To delete a job which has not yet run you need the "atrm" command. You can use "atq" command to get it's number in the at list.

To kill a job which has already started to run, you'll need to grep for it using:

ps -eaf | grep <command name>

and then use "kill" to stop it.

A quicker way to do this on most systems is:

pkill <command name>
Benj
A: 

You should be able to find your command with a ps variant like:

ps -ef
ps -fubob # if your job's user ID is bob.

Then, once located, it should be a simple matter to use kill to kill the process (permissions permitting).
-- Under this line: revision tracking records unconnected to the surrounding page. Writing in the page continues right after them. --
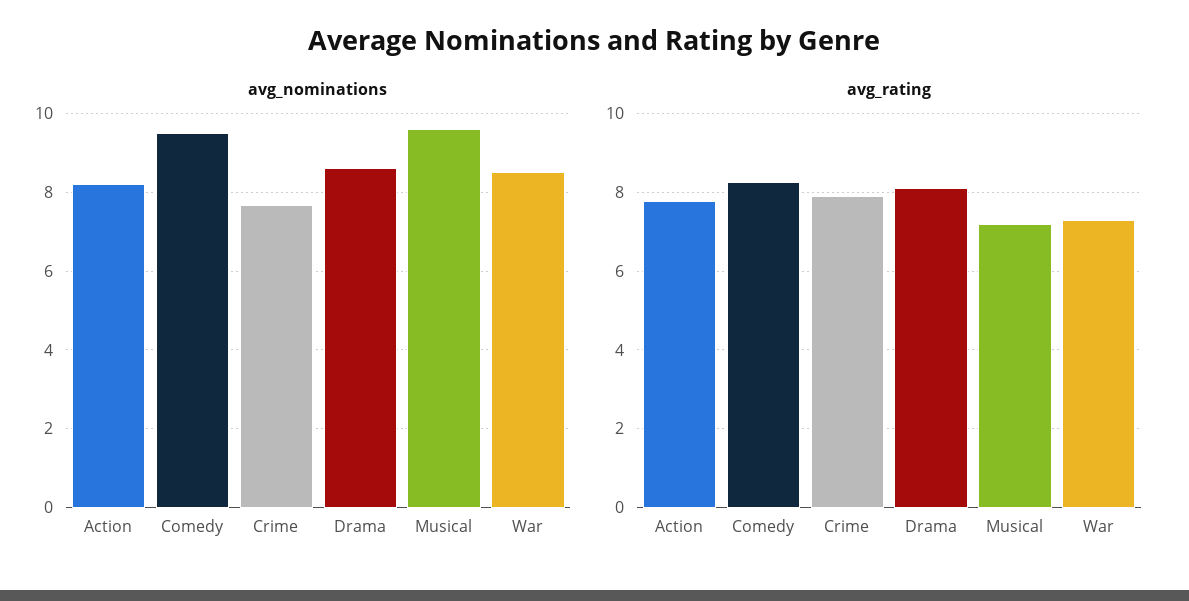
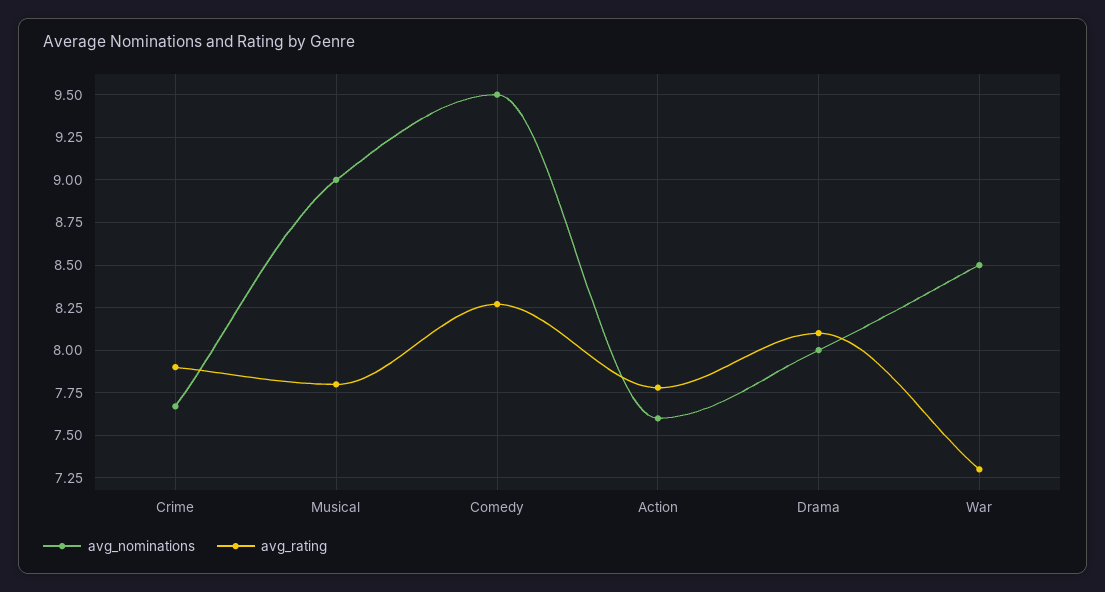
  {
    "avg_nominations": {
-     "Action": 8.2,
+     "Action": 7.6,
      "Comedy": 9.5,
      "Crime": 7.65,
-     "Drama": 8.6,
+     "Drama": 8,
-     "Musical": 9.6,
+     "Musical": 9,
      "War": 8.5
    },
    "avg_rating": {
      "Action": 7.8,
      "Comedy": 8.25,
      "Crime": 7.9,
      "Drama": 8.1,
-     "Musical": 7.2,
+     "Musical": 7.8,
      "War": 7.3
    }
  }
If you're talking about getting rid of jobs in the at queue (that aren't running yet), you can use atq to list them and atrm to get rid of them.

paxdiablo
it s not in queue it s running job every 15 seconds at once
soField
If you have a process that's kicking on other jobs (new ones every 15 secs), you need to kill the top-level one first, so that behavior stops. That's still using ps to locate it and kill to terminate it.
paxdiablo
top level job is changing too , and getting new id every 15sec
soField
Then find its PPID and see what process is starting it. Eventually you'll find a long-lived process and that's the one you should concern yourself with.
paxdiablo
i killed ppid of waiting process which is sleep 15 command then , all died.
soField
A: 

First

ps -ef

to list all processes. Note the the process number of the one you want to kill. Then

kill 1234

were you replace 1234 with the process number that you want.

Alternatively, if you are absolutely certain that there is only one process with a particular name, or you want to kill multiple processes which share the same name

killall processname
bguiz
`killall` works on Linux, but do note that on some systems, like Solaris, it actually *kills all processes*, which probably isn't what you want.